At least here in Marietta, the Muskingum is stained again, just after it had gotten back to normal. Not terribly muddy, though. I haven't targeted catfish at all, only fished for whatever is biting at Devol's and Lowell dams. Personally, I've had a terrible time so far this year on the river. Never more than a couple of fish at a time, and they've all been small. But the majority of those have been dink largemouth bass, far more than what I'll usually catch in the tailwaters. Don't know if that actually means anything though.


----------



## Get the net (Feb 27, 2008)

Zanesville just got2-4 in. rain at 9:27pm. water might go up a bit


----------



## flthednut (Feb 17, 2007)

Don't mean to hijack here but that's what I fear most about fishing the river. One needs to know what the water coditions are before traveling some distance to put a small boat on the water. The current is hard enough to deal with at some of the ramps below the dams when at normal stage. I hate getting caught in thunderstorms in the middle of the night. You just never know what is coming down the river in the dark. Guess I'll wait another week and see what that brings.


----------



## mbjignpig (Apr 7, 2010)

Got out sat and fished untill 3. THe river up and chocolot milk but managed to get into some fish.
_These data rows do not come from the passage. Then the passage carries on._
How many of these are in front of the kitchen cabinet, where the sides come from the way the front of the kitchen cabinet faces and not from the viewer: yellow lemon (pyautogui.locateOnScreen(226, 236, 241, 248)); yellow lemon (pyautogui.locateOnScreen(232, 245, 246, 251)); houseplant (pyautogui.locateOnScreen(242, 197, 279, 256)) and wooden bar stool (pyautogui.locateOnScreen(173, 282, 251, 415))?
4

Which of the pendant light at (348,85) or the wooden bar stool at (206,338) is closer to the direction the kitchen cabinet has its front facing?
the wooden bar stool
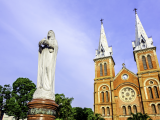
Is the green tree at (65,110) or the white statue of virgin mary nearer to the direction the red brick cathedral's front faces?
the white statue of virgin mary

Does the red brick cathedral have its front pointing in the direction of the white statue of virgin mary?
yes

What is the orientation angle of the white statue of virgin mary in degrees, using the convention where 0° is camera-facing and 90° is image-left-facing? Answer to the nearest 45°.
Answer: approximately 45°

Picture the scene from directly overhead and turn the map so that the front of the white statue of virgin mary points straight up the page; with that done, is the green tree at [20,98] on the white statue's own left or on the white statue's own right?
on the white statue's own right

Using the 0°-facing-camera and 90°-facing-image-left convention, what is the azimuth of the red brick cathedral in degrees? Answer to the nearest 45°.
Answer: approximately 0°

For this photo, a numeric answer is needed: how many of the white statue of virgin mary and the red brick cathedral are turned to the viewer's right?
0

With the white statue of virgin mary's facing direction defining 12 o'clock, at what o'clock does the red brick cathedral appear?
The red brick cathedral is roughly at 6 o'clock from the white statue of virgin mary.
Caught 13 spotted bass the biggest being 16in and most being 10-12 in. only fished sandbars becuase it was calm behind them.


----------



## LMRsmallmouth (Jan 10, 2006)

Well...I spent the weekend camping about a half mile south of Devols dam. Had a catfish pole out 2 nights, live gills, no takers. Guess I will try again another time. The rain did muddy up the water and the current was raging, I ended up fishing more horizontal to the bank than I wanted but the fish just weren't biting.


----------